Terence Nance, writer, director and star of An Oversimplification of Her Beauty. Photo by Eugene Hernandez / FSLC.
The future of Sundance, the war on drugs and Kubrick’s role in “faking” the U.S. moon landing: welcome to this year’s final edition of “The Daily Buzz.”
Our radio collaboration with KPCW from Sundance, the program, hosted by Film Society’s Eugene Hernandez, has sought over the past week to bring the top talents and minds at the festival to people outside Park City. Friday’s edition was packed: it featured filmmakers, leaders of the Sundance Institute and jurors (including the Film Society of Lincoln Center’s chief programmer, Richard Peña). A complete archive of podcasts from the show is available at kpcw.org.
At issue today were diverse concerns: David France and Howard Gertler joined to discuss How to Survive a Plague, a documentary about how a diagnois of HIV has evolved from what it once meant, and Eugene Jarecki broke down The House I Live In, his new film on the so-called “war on drugs.” The film reports that the drug war has cost more than $1 trillion and led to 45 million arrests. “And for all that, it has not reduced the supply of drugs. It has not reduced the demand,” Jarecki said. “It has failed on every promised aspect of its goals.”
Other guests included Chris Horton and Keri Putnam, of the Sundance Institute; Terence Nance, who is behind the festival hit An Oversimplification of Her Beauty; and Sundance jurors Fenton Bailey, Justin Lin and Peña, who attended Sundance for the first time this year.
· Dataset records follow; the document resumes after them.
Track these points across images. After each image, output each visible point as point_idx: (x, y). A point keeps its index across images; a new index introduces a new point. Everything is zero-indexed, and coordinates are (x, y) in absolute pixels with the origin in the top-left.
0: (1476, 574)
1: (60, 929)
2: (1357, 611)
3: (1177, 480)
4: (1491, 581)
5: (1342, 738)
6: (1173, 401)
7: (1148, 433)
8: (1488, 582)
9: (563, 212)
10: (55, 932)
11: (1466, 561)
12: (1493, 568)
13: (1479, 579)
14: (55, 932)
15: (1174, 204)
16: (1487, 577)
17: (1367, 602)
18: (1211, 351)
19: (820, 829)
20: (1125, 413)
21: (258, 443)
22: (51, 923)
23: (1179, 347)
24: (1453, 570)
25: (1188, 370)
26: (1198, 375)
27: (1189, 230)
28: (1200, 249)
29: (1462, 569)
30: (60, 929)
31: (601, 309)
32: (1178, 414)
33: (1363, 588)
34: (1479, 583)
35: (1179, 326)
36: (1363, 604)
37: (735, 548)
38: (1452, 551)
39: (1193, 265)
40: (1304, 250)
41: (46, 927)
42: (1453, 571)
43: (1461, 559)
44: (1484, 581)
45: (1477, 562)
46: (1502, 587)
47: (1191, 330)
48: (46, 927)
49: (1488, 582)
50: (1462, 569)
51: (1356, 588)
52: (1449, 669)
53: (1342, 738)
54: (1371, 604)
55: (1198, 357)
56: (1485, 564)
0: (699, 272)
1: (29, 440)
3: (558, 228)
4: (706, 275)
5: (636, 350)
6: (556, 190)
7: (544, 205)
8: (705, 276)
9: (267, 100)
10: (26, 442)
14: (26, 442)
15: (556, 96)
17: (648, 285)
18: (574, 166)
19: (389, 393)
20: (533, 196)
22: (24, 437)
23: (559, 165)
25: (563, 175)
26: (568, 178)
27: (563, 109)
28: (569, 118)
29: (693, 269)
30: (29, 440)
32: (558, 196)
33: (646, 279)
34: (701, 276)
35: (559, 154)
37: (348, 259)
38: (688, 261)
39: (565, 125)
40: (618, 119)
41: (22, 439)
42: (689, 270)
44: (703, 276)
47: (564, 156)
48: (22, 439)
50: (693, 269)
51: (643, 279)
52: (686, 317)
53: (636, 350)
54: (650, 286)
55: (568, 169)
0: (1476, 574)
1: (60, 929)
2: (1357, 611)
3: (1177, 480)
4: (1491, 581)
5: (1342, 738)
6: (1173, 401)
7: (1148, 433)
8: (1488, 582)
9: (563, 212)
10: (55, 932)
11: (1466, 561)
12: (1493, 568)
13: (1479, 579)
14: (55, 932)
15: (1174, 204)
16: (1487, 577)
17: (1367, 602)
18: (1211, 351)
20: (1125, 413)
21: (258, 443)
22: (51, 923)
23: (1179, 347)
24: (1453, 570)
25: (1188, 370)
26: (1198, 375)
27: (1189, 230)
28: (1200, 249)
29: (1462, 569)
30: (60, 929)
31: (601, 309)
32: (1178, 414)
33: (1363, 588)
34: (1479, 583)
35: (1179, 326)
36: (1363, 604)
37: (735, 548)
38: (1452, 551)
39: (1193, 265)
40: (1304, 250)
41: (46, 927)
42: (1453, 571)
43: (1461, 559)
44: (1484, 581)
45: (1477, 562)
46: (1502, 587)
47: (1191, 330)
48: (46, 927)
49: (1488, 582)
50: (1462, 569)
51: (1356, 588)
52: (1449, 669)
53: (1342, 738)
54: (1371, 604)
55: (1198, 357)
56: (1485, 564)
Perhaps the show’s most entertaining tidbit came from the first segment, which featured writers David Poland (Movie City News), Mark Olsen (Los Angeles Times) and Robert Koehler (Variety). Among many other movies, they spotlighted Room 237, a new documentary that examines a bizarre subculture of conspiracy and in-jokes surrounding the making of Stanley Kubrick’s The Shining. The best contention: that the film contains hidden codes that reveal Kubrick’s role in the supposed faking of the U.S. moon landing in 1969.